Vegetables will also respond to enriched soil. The easiest soil enhancer is well-rotted garden compost, so it’s worth making your own if you’re able to. You can also use well-rotted manure, although spreading it in early spring can be backbreaking. However, you can also buy bagged manure from garden centres. The best way to incorporate organic matter into a vegetable bed is to put some at the base of the planting hole. Squashes and courgettes benefit hugely from sitting above organic material because it aerates and warms the soil.
For brassicas sprinkle on a nitrogen-rich feed, such as chicken pellets or powdered chicken manure, straight after planting. Root crops prefer lighter soil and are generally best grown in soil that hasn’t been enriched.

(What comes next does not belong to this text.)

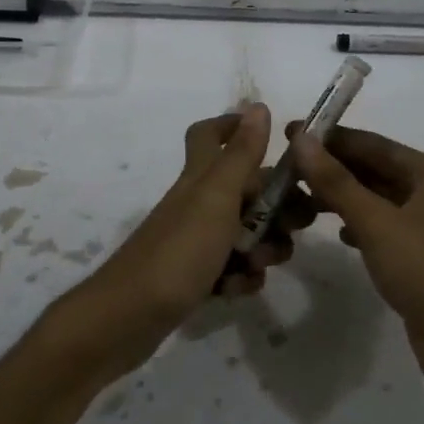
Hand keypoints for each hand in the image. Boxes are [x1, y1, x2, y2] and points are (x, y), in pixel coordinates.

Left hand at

8. Take comfort in comfrey
Comfrey is a wonder plant – its tap root draws up nutrients from deep in the soil, and the leaves store nitrogen, phosphorus and potassium, making them perfect for use as fertiliser. You can harvest this foliage to make a liquid plant feed, add as a surface mulch or add to planting holes.
9. Stay on weather watch
At some point in May there is a tipping point: the risk of frost passes, and all the tender plants you’ve been tripping over indoors can be planted outside. So,keep an eye on the weather forecast and look for a rise in night-time temperatures – tomatoes, for instance, need a minimum of 10°C night and day before they can go out into a bed or container. While you’re waiting, harden off summer bedding and other tender plants in preparation for their transfer outside – this means putting them outside somewhere sheltered on warm days to gradually adjust to the conditions. Remember to bring them in before the temperature drops at night.
Water anything newly planted. Any veg or flowers planted this spring will need regular watering while they settle in and put down roots into the soil, especially during dry weather. This also applies to any new turf you may have laid.
It’s best to wait until May before sowing French or runner beans, so they’re ready for planting at the end of the month. Plants sown too early will turn yellow if planted out too early and will struggle.
Leeks that were sown last month can be planted outdoors. Allow around 30cm between rows to make weeding easier, and space plants at 15cm-intervals for full-sized leeks.
Finish planting maincrop varieties, such as ‘King Edward’, by early May for crops in late summer/early autumn. Plant the tubers 40cm apart in rows that are 60-75cm apart.
You can encourage your tulips to flower again next year by feeding them with tomato feed and removing any flowers that have faded. Bulbs in pots are best removed from the pots after they have finished, and then replanted deeply (around 15cm deep) in the border.